Print version ISSN 0100-736X

Pesq. Vet. Bras. vol.31 no.3 Rio de Janeiro Mar. 2011 



Bleaching of melanin in the epidermis of South American fur seal and its application on enzyme immunohistochemistry


Clareamento da melanina na epiderme do Lobo-marinho-sul-americano e sua aplicação na imuno-histoquímica enzimática



Ana Paula da SilvaI, *; Rodrigo Godoi SilvaI; Bruno CogliatiII; Alex Sander Machado DiasI; Alfredo E. Le BasIII; Francisco Javier Hernandez-BlazquezI

ISetor de Anatomia dos Animais Domésticos e Silvestres, Departamento de Cirurgia, Faculdade de Medicina Veterinária e Zootecnia (FMVZ), Universidade de São Paulo (USP), Av. Prof. Orlando Marques de Paiva 87, São Paulo, SP 055508-900, Brazil
IIDepartamento de Patologia, FMVZ-USP, São Paulo, Av. Prof. Orlando Marques de Paiva 87, SP 055508-900
IIIFacultad de Ciencias, Universidad de la República, Iguá 4225 Esq. Mataojo C.P. 11400 Montevideo, Uruguay




The South American fur seal (Arctocephalus australis) is an amphibious marine mammal distributed along the Atlantic and Pacific coasts of South America. The species is well adjusted to different habitats due to the morphology of its fin-like members and due to some adaptations in their integumentary system. Immunohistochemical studies are very important to evaluate the mechanisms of skin adaptation due the differential expression of the antigens present in the tissue depending of the region of the body surface. However, its strongly pigmented (melanin) epidermis prevents the visualization of the immuno-histochemical chromogens markers. In this study a melanin bleaching method was developed aimed to allow the visualization of the chromogens without interfering in the antigen-antibody affinity for immunohistochemistry. The analysis of PCNA (proliferating cell nuclear antigen) index in the epidermis of A. australis by immunohistochemistry with diaminobenzidine (DAB) as chromogen was used to test the method. The bleaching of the melanin allowed to obtain the cell proliferation index in epidermis and to avoid false positive results without affecting the immunohistochemical results.

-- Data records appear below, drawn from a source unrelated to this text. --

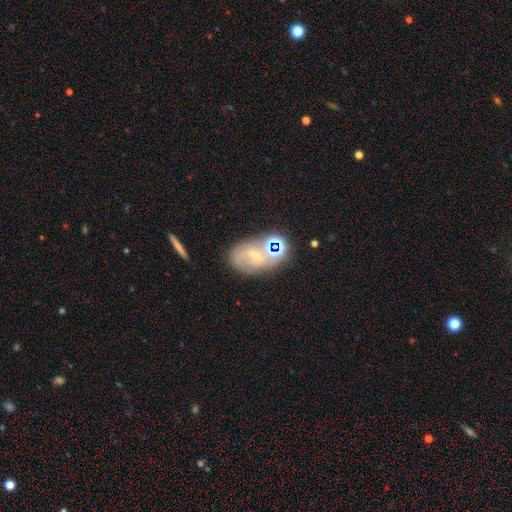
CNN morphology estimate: smooth_or_featured: featured or disk (p=0.59) [alt: smooth p=0.24]
disk_edge_on: no (p=0.95) [alt: yes p=0.05]
bar: weak (p=0.46) [alt: no p=0.30]
has_spiral_arms: yes (p=0.79) [alt: no p=0.21]
bulge_size: small (p=0.70) [alt: moderate p=0.20]
merging: none (p=0.60) [alt: minor disturbance p=0.18]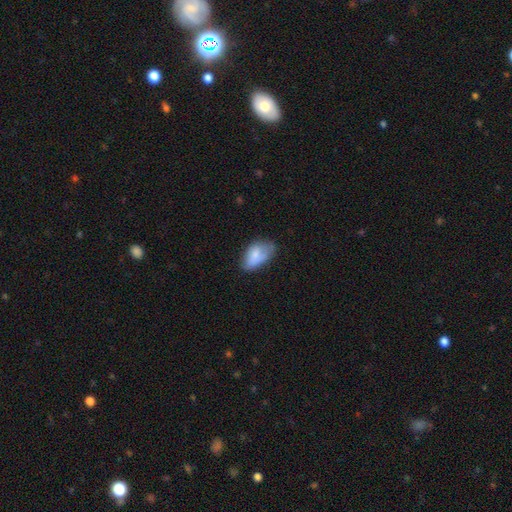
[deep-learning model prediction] Overall: smooth (79%). How rounded: in between (93%). Merging: none (51%; minor disturbance 37%).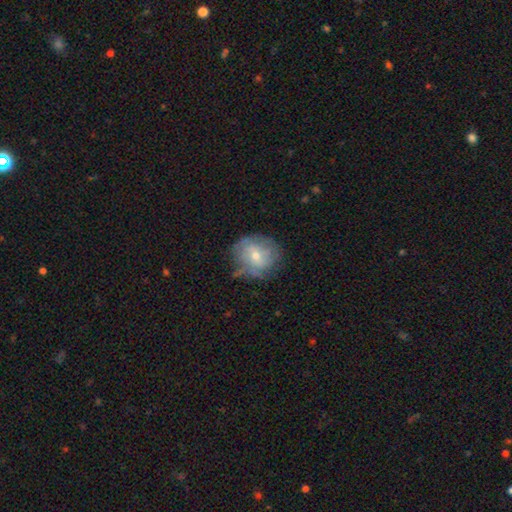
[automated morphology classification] Smooth or featured?
  - featured or disk: 56% *
  - smooth: 35%
  - star or artifact: 10%
Edge-on disk?
  - no: 97% *
  - yes: 3%
Bar?
  - no: 64% *
  - weak: 30%
  - strong: 6%
Spiral arms?
  - yes: 70% *
  - no: 30%
Bulge size?
  - small: 52% *
  - moderate: 44%
  - large: 2%
  - none: 1%
  - dominant: 1%
Merging?
  - none: 66% *
  - minor disturbance: 23%
  - major disturbance: 9%
  - merger: 2%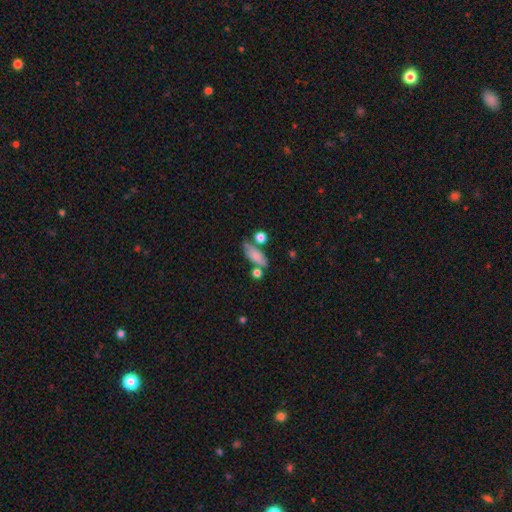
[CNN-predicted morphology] Smooth or featured: smooth — 78% (featured or disk — 14%)
How rounded: in between — 70% (cigar-shaped — 25%)
Merging: none — 57% (minor disturbance — 18%)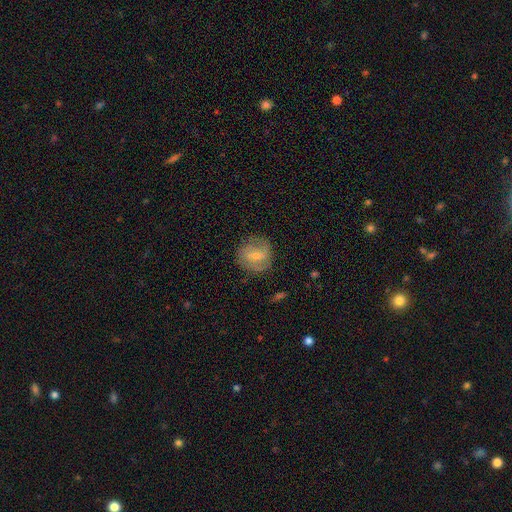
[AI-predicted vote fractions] This is possibly a featured or disk galaxy (59%). It is clearly not viewed edge-on (96%). Bar: possibly weak (50%). Spiral arm pattern: likely yes (76%). Central bulge: possibly small (57%). Merging: likely none (76%).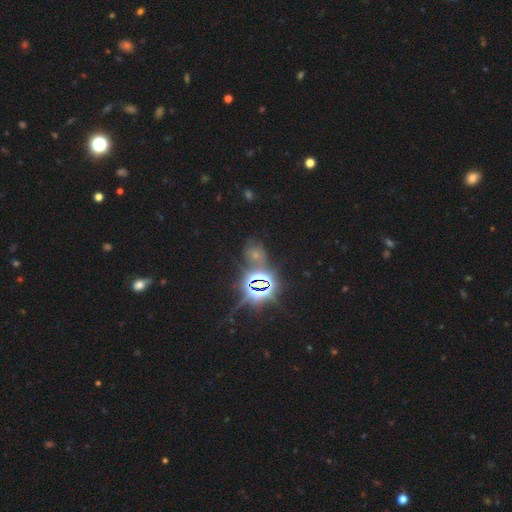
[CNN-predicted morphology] Smooth or featured: star or artifact — 67% (smooth — 20%)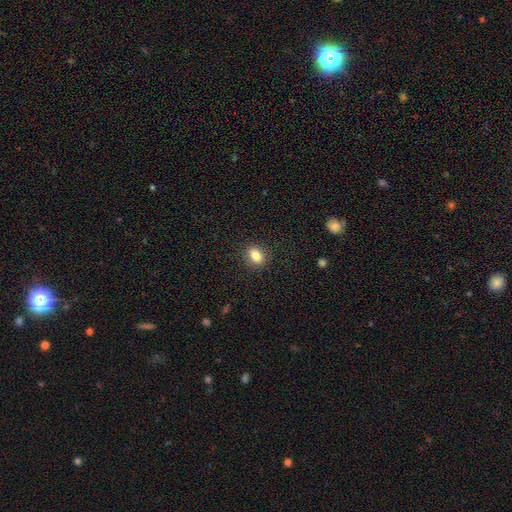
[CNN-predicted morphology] Overall: smooth (82%). How rounded: in between (60%; round 38%). Merging: none (88%).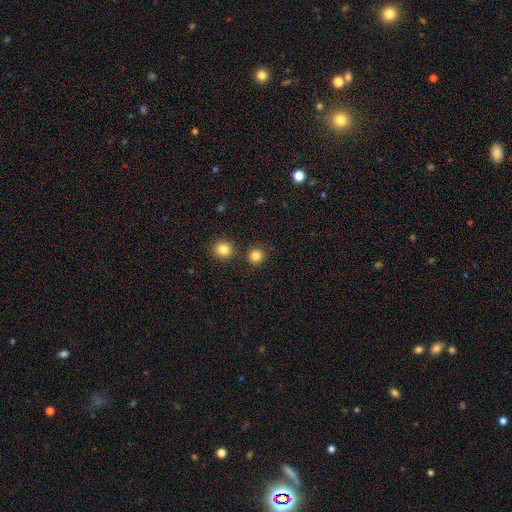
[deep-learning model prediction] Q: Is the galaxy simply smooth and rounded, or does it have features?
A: smooth — 83%.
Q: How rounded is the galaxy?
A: round — 92%.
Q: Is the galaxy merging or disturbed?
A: none — 85%.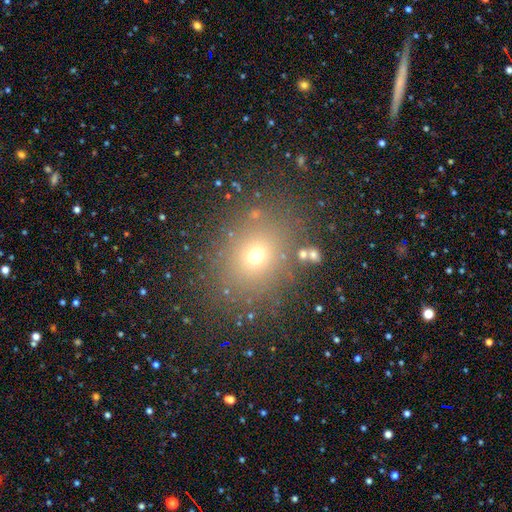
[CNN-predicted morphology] smooth 62%, star or artifact 29%, featured or disk 10%. Down the decision tree: how rounded — round (61%); merging — none (84%).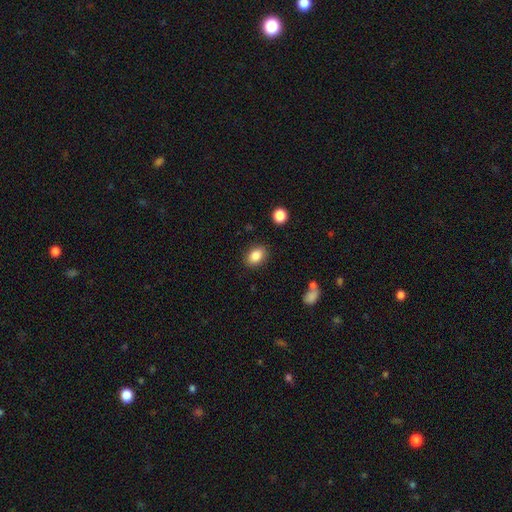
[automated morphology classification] type=smooth (86%); roundness=in between (77%); merging=none (86%).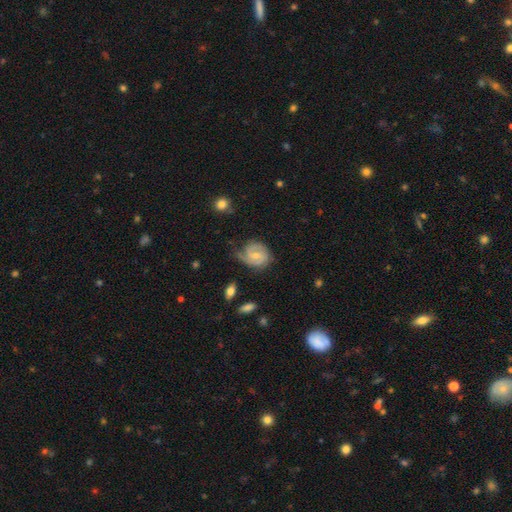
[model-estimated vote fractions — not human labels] Morphology: type=featured or disk (73%); edge-on=no (97%); bar=weak (49%); spiral arms=yes (92%); winding=tight (48%); arm count=2 (56%); bulge=small (51%); merging=none (56%).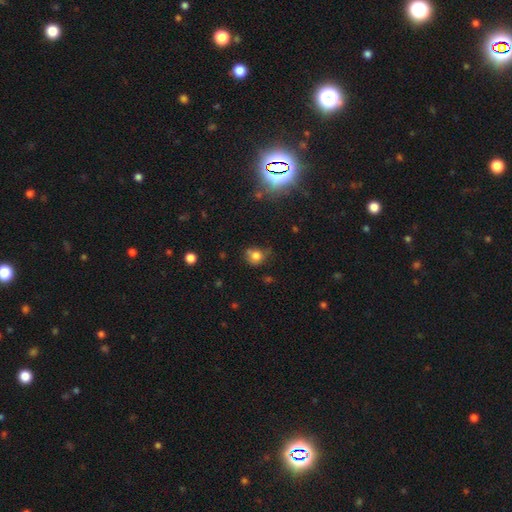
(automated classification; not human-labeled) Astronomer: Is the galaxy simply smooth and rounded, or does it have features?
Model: smooth — 76%.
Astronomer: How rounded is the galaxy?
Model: round — 72%.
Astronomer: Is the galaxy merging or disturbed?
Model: none — 53% (runner-up: minor disturbance, 28%).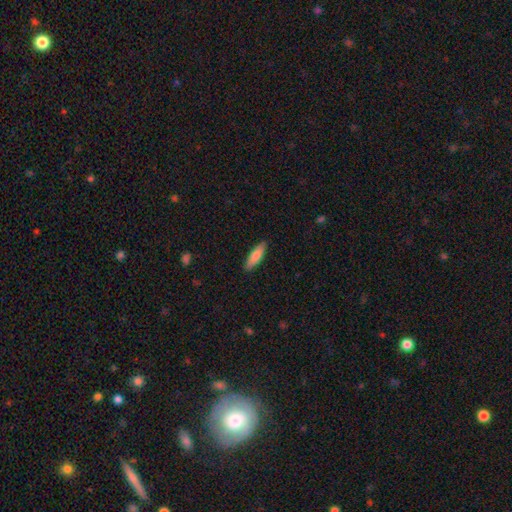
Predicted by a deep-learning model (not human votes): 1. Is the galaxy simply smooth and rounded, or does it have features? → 80% smooth, 14% featured or disk, 6% star or artifact.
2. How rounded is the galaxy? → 58% cigar-shaped, 41% in between, 2% round.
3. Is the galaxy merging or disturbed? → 88% none, 9% minor disturbance, 2% major disturbance, 1% merger.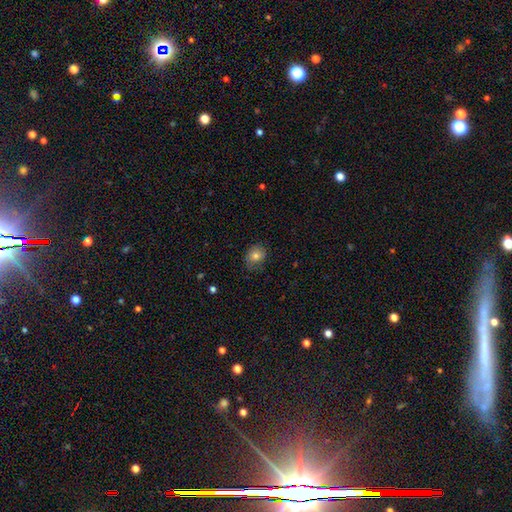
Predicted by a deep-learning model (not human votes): This is likely a smooth galaxy (78%). How rounded: possibly round (54%). Merging: likely none (73%).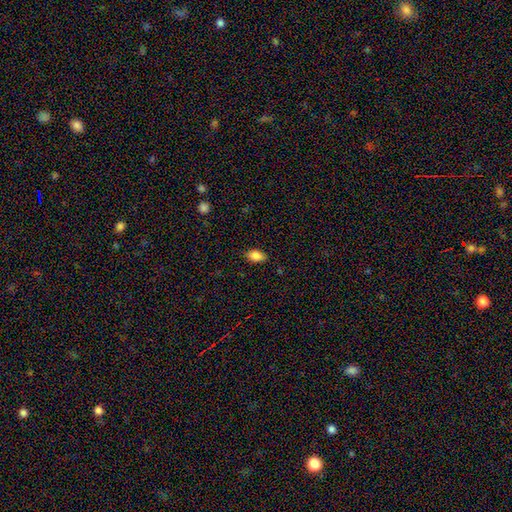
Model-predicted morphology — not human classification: This is clearly a smooth galaxy (86%). How rounded: clearly in between (90%). Merging: clearly none (85%).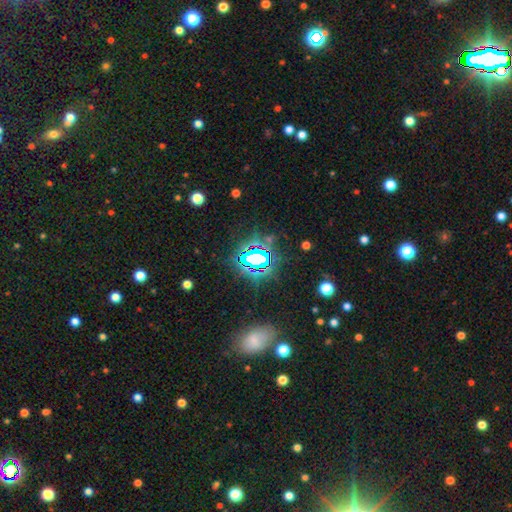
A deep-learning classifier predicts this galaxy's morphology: A star or artifact, not a galaxy (78%).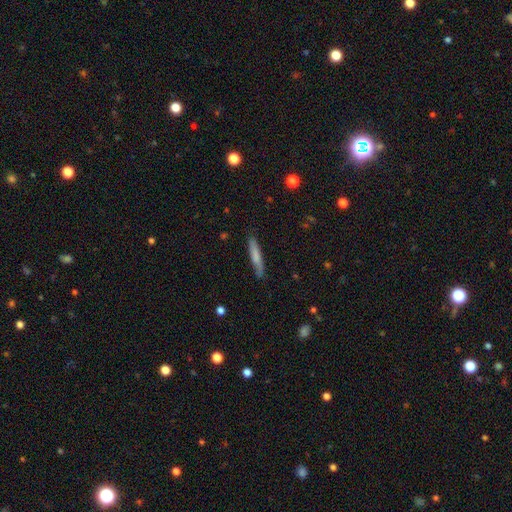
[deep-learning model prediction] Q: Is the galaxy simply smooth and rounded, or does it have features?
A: smooth — 71%.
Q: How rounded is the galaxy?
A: cigar-shaped — 91%.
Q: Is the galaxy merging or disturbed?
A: none — 81%.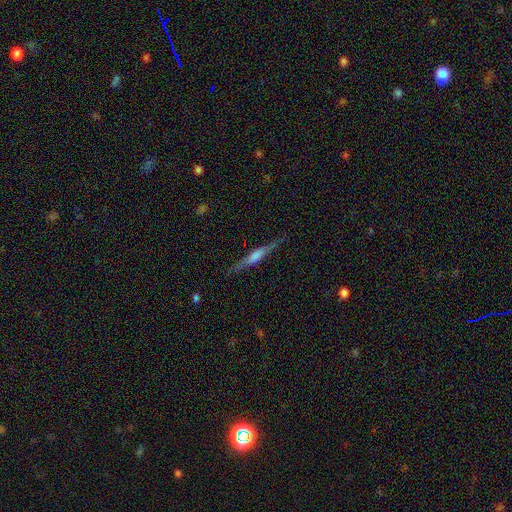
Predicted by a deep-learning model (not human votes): Q: Smooth or featured?
A: featured or disk (73%); runner-up: smooth (21%)
Q: Edge-on disk?
A: yes (97%); runner-up: no (3%)
Q: Edge-on bulge?
A: rounded (57%); runner-up: boxy (31%)
Q: Merging?
A: none (86%); runner-up: minor disturbance (10%)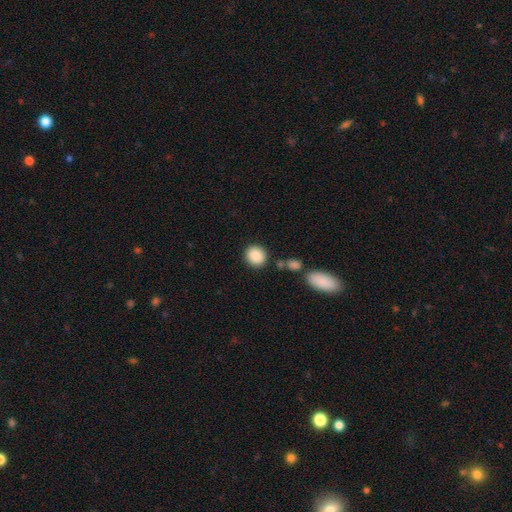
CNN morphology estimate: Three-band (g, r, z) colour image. It shows a smooth galaxy with no disk features (88%) that is round (79%). Merging: none (84%).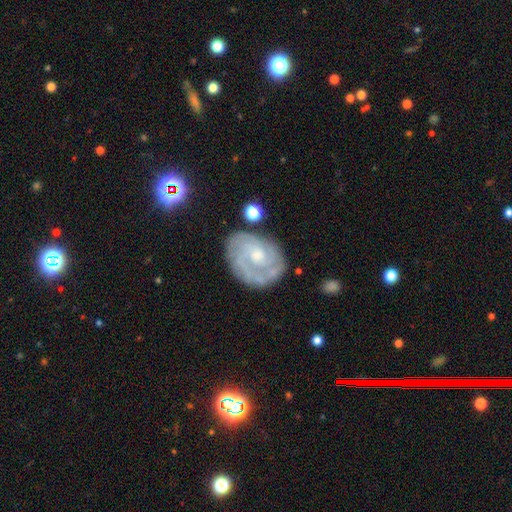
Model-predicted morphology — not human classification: smooth_or_featured: featured or disk (p=0.80) [alt: smooth p=0.14]
disk_edge_on: no (p=0.98) [alt: yes p=0.02]
bar: no (p=0.69) [alt: weak p=0.28]
has_spiral_arms: yes (p=0.92) [alt: no p=0.08]
spiral_winding: tight (p=0.62) [alt: medium p=0.30]
spiral_arm_count: can't tell (p=0.31) [alt: 2 p=0.29]
bulge_size: small (p=0.52) [alt: moderate p=0.38]
merging: none (p=0.71) [alt: minor disturbance p=0.18]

Index terms: Pinnipeds, fur seal, immunohistochemistry, skin, melanin, cell proliferation.


O Lobo-marinho-sul-americano (Arctocephalus australis) é um mamífero marinho anfíbio distribuído ao longo da Costa do Atlântico e do Pacífico da América do Sul. Esta espécie está bem adaptada a diferentes habitats devido à morfologia dos membros em forma de nadadeira e de seu sistema tegumentar. Estudos imuno-histoquímicos são importantes para avaliar os mecanismos de adaptação da pele devido a diferencial expressão dos antígenos presentes no tecido dependendo da região da superfície corporal. Entretanto, sua epiderme altamente pigmentada (melanina) impede a visualização dos marcadores cromógenos utilizados na imuno-histoquímica. Neste trabalho foi desenvolvido um método de clarear a melanina para permitir a visualização dos cromógenos sem alterar a afinidade antígeno-anticorpo para a imuno-histoquímica. A análise do índice do PCNA (proliferating cell nuclear antigen) na epiderme de A. australis, com diaminobenzidina (DAB) como cromógeno foi usada para testar o método. O clareamento da melanina permitiu obter o índice de proliferação celular na epiderme e evitar resultados falso-positivos sem afetar os resultados imuno-histoquímicos.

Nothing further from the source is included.